__WORK TO BE COMPLETED__:
From the refinery passage, give the date on which the first still in the new refinery was ready to be fired.

__SUPPLIED TEXT__:
In a talk with Miller a little while after this, C. M. Everest said to him: “You go back to Buffalo and construct the pipes so that they cannot make a good oil, and then, I think, if you would give them a little scare. You might scare them a little, they not knowing anything about the business, and you know how to do it.” On account of Miller’s neglect, the first still in the new refinery was not ready to be fired until June 15—it was an ordinary still, as was the second one built—the third only was built for the Vacuum process. As soon as the still was ready it was filled with some 175 barrels of crude oil and a very hot fire—“inordinary hot” was the droll description of the fireman—built under it. Miller, who superintended the operations, swore at the fireman once or twice because the fire was not hot enough, and then disappeared. While he was gone the brickwork around the still began to crack. The safety valve finally blew off, and a yellow gas or vapour escaped in such quantities that the superintendent of a neighbouring refinery came out and warned the fireman that he was endangering property. Miller was hunted up. He had the safety valve readjusted—it was thought by certain witnesses that he had it too heavily weighted—and ordered the fires to be rebuilt, hot as before. He again disappeared. In his absence the safety valve again blew off. The run of oil was found to be a failure. It was not a pleasant augury, but oil refiners are more or less hardened to explosions and no one seems to have thought much of the accident. Nobody was injured; nothing was burned, nothing but 175 barrels of oil spoiled; that, in an oil refinery, is getting off easy.

__EXTRACTED DATA__:
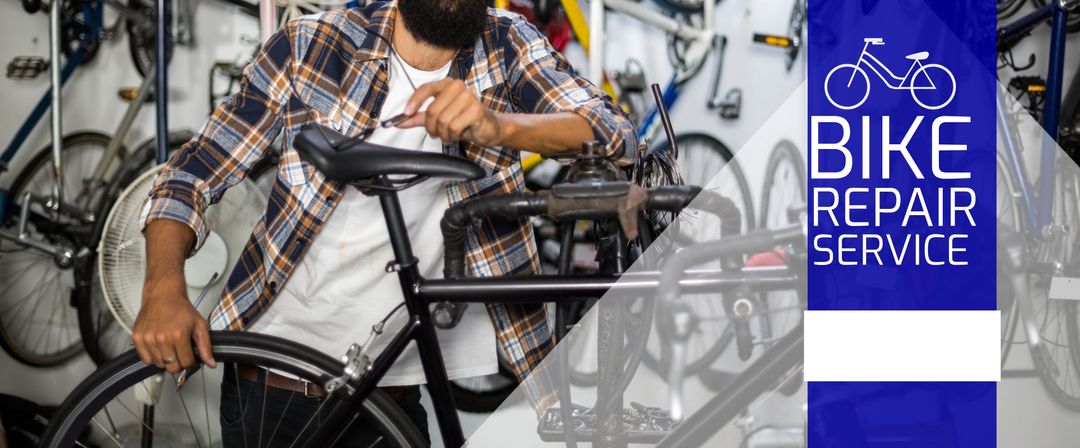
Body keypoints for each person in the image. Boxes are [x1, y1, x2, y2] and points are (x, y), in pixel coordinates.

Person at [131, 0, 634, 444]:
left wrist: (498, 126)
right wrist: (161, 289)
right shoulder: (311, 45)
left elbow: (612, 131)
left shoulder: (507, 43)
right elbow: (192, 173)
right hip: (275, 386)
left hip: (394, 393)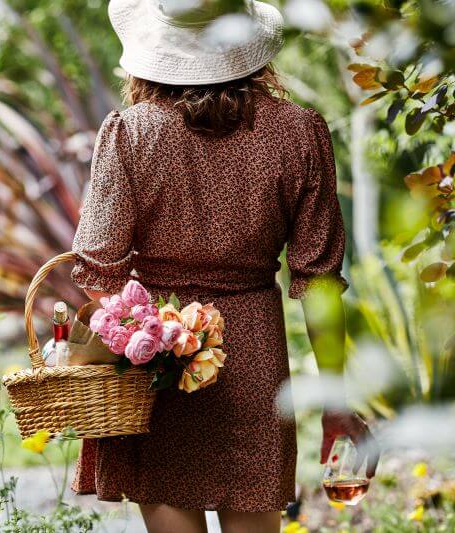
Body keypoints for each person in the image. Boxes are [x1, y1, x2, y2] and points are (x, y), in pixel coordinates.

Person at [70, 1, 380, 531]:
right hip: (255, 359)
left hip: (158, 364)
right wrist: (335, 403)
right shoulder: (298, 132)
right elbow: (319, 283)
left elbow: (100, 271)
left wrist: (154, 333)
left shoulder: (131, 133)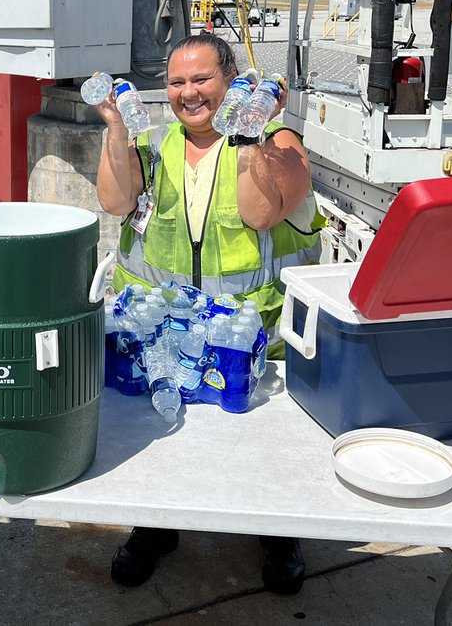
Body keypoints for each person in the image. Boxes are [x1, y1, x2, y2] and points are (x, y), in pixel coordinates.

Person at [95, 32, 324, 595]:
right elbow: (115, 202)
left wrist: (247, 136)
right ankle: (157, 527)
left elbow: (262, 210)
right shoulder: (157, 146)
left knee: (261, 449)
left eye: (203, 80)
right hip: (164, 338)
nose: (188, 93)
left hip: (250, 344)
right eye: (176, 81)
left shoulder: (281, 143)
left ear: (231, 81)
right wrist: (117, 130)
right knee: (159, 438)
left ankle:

__YOUR SOLUTION__:
June 15